Please return every line of the records that contains the word "Round".

#####

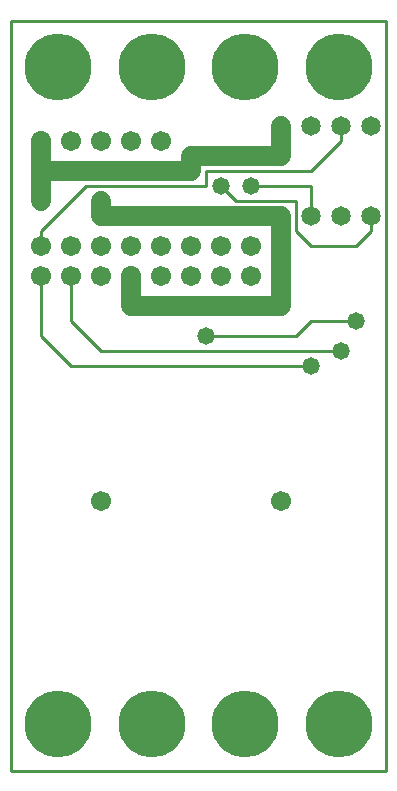
<source format=gbl>
%MOIN*%
%FSLAX25Y25*%
G04 D10 used for Character Trace; *
G04     Circle (OD=.01000) (No hole)*
G04 D11 used for Power Trace; *
G04     Circle (OD=.06700) (No hole)*
G04 D12 used for Signal Trace; *
G04     Circle (OD=.01100) (No hole)*
G04 D13 used for Via; *
G04     Circle (OD=.05800) (Round. Hole ID=.02800)*
G04 D14 used for Component hole; *
G04     Circle (OD=.06500) (Round. Hole ID=.03500)*
G04 D15 used for Component hole; *
G04     Circle (OD=.06700) (Round. Hole ID=.04300)*
G04 D16 used for Component hole; *
G04     Circle (OD=.08100) (Round. Hole ID=.05100)*
G04 D17 used for Component hole; *
G04     Circle (OD=.08900) (Round. Hole ID=.05900)*
G04 D18 used for Component hole; *
G04     Circle (OD=.11300) (Round. Hole ID=.08300)*
G04 D19 used for Component hole; *
G04     Circle (OD=.16000) (Round. Hole ID=.13000)*
G04 D20 used for Component hole; *
G04     Circle (OD=.18300) (Round. Hole ID=.15300)*
G04 D21 used for Component hole; *
G04     Circle (OD=.22291) (Round. Hole ID=.19291)*
%ADD10C,.01000*%
%ADD11C,.06700*%
%ADD12C,.01100*%
%ADD13C,.05800*%
%ADD14C,.06500*%
%ADD15C,.06700*%
%ADD16C,.08100*%
%ADD17C,.08900*%
%ADD18C,.11300*%
%ADD19C,.16000*%
%ADD20C,.18300*%
%ADD21C,.22291*%
%IPPOS*%
%LPD*%
G90*X0Y0D02*D21*X15625Y15625D03*X46875D03*        
X78125D03*D15*X90000Y90000D03*X30000D03*D21*      
X109375Y15625D03*D12*X0Y0D02*X125000D01*X0D02*    
Y250000D01*X125000D01*Y0D01*D13*X100000Y135000D03*
D12*X20000D01*X10000Y145000D01*Y165000D01*D15*D03*
X20000Y175000D03*Y165000D03*D12*Y150000D01*       
X30000Y140000D01*X110000D01*D13*D03*D12*          
X95000Y145000D02*X100000Y150000D01*               
X65000Y145000D02*X95000D01*D13*X65000D03*D15*     
X80000Y165000D03*X70000D03*X60000D03*X50000D03*   
X40000D03*D11*Y155000D01*X90000D01*Y185000D01*D14*
D03*D11*X30000D01*Y190000D01*D14*D03*D12*         
X10000Y180000D02*X25000Y195000D01*                
X10000Y175000D02*Y180000D01*D15*Y175000D03*D14*   
Y190000D03*D11*Y200000D01*X40000D01*D13*D03*D11*  
X60000D01*Y205000D01*X90000D01*Y215000D01*D14*D03*
X100000D03*D12*X65000Y200000D02*X100000D01*       
X65000Y195000D02*Y200000D01*X25000Y195000D02*     
X65000D01*D15*X40000Y210000D03*X10000D03*D11*     
Y200000D01*D15*X20000Y210000D03*X30000D03*        
Y175000D03*X40000D03*D21*X46875Y234375D03*        
X15625D03*D15*X30000Y165000D03*X50000Y175000D03*  
Y210000D03*X60000Y175000D03*X70000D03*D13*        
Y195000D03*D12*X75000Y190000D01*X95000D01*        
Y180000D01*X100000Y175000D01*X115000D01*          
X120000Y180000D01*Y185000D01*D14*D03*X110000D03*  
D12*X100000Y200000D02*X110000Y210000D01*          
Y215000D01*D14*D03*X120000D03*D12*                
X100000Y185000D02*Y195000D01*D14*Y185000D03*D12*  
X80000Y195000D02*X100000D01*D13*X80000D03*D15*    
Y175000D03*D21*X109375Y234375D03*X78125D03*D12*   
X100000Y150000D02*X115000D01*D13*D03*M02*         

</source>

#####

**Expected output:**
G04     Circle (OD=.05800) (Round. Hole ID=.02800)*
G04     Circle (OD=.06500) (Round. Hole ID=.03500)*
G04     Circle (OD=.06700) (Round. Hole ID=.04300)*
G04     Circle (OD=.08100) (Round. Hole ID=.05100)*
G04     Circle (OD=.08900) (Round. Hole ID=.05900)*
G04     Circle (OD=.11300) (Round. Hole ID=.08300)*
G04     Circle (OD=.16000) (Round. Hole ID=.13000)*
G04     Circle (OD=.18300) (Round. Hole ID=.15300)*
G04     Circle (OD=.22291) (Round. Hole ID=.19291)*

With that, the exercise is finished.